Reputation: 11
It seems like spark still doesn't support "connect by prior". Please let me know if there's any workaround for that -
Current Input
ColA , ColB
D E
A B
C D
B C
Required output -
ColA , ColB
A B
B C
C D
D E
If there any solution through spark SQL , please let me know
Upvotes: 1
Views: 4254
Reputation: 179
See at spark-connectby
from Pypi. at https://pypi.org/project/pyspark-connectby/
You now can do connectby
on spark dataframe with the library, e.g:
from pyspark_connectby import connectBy
from pyspark.sql import SparkSession
schema = 'emp_id string, manager_id string, name string'
data = [[1, None, 'Carlos'],
[11, 1, 'John'],
[111, 11, 'Jorge'],
[112, 11, 'Kwaku'],
[113, 11, 'Liu']
]
df = spark.createDataFrame(data, schema)
df2 = df.connectBy(prior='emp_id', to='manager_id', start_with='1')
df2.show()
Output is:
+------+----------+-----+-----------------+----------+------+
|emp_id|START_WITH|LEVEL|CONNECT_BY_ISLEAF|manager_id| name|
+------+----------+-----+-----------------+----------+------+
| 1| 1| 1| false| null|Carlos|
| 11| 1| 2| false| 1| John|
| 111| 1| 3| true| 11| Jorge|
| 112| 1| 3| true| 11| Kwaku|
| 113| 1| 3| true| 11| Liu|
+------+----------+-----+-----------------+----------+------+
Upvotes: 0
Reputation: 18108
There is, but it is painful. It's too long to type out, but here is someone who did it.

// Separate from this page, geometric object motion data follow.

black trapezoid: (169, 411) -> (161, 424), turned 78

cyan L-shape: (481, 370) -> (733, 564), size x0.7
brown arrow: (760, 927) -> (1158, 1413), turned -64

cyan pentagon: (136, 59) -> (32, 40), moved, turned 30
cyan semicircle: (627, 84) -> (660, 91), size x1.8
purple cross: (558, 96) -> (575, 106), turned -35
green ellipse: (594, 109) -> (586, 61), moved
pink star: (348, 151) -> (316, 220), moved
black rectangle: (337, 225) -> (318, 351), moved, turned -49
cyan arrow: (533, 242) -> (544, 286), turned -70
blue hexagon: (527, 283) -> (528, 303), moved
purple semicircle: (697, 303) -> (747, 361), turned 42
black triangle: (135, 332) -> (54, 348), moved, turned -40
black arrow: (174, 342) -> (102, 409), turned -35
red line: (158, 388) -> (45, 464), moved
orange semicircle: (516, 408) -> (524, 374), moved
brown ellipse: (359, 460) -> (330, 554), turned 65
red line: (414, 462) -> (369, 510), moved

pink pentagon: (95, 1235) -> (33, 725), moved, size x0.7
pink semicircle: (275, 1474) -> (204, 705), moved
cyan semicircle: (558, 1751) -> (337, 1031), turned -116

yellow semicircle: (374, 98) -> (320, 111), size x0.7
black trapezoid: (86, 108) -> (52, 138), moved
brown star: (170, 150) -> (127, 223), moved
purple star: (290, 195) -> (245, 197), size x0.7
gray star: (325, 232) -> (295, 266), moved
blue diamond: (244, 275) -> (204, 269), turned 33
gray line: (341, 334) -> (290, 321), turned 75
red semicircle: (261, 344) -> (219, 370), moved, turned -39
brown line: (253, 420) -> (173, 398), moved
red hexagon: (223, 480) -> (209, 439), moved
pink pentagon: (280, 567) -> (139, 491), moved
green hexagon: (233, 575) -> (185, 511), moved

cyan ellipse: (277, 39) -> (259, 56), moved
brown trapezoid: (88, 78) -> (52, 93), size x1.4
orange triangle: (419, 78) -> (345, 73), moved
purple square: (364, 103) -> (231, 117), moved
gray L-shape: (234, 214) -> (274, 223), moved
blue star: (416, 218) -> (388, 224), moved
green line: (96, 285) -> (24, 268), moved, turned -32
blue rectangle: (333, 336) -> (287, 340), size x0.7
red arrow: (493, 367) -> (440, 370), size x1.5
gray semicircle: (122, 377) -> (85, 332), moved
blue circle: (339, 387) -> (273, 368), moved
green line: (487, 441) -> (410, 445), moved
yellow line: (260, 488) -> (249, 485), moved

http://sqlandhadoop.com/how-to-implement-recursive-queries-in-spark/
My advice, not typical Spark processing, do in ORACLE or DB2 and sqoop the results in or read via DF Read via JDBC.
Via pregel as well https://www.qubole.com/blog/processing-hierarchical-data-using-spark-graphx-pregel-api/
Upvotes: 3